**Input material:**
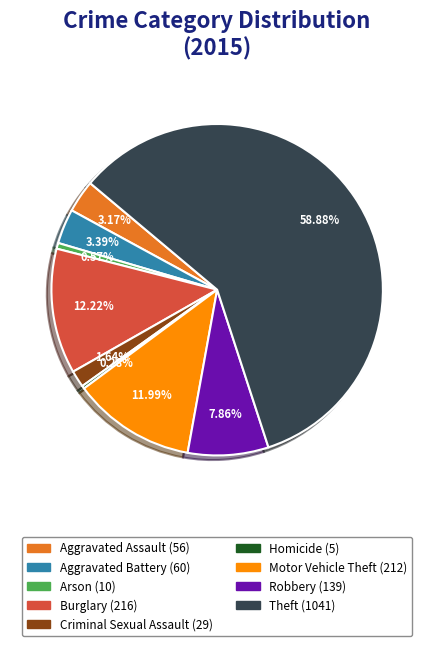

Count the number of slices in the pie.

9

---

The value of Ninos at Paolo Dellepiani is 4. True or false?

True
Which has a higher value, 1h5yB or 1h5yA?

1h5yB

**Problem description:** List each line of the entries above that contains the word "True", treating uppercase and lowercase letters as different.

**Solution to the problem:**
The value of Ninos at Paolo Dellepiani is 4. True or false?
True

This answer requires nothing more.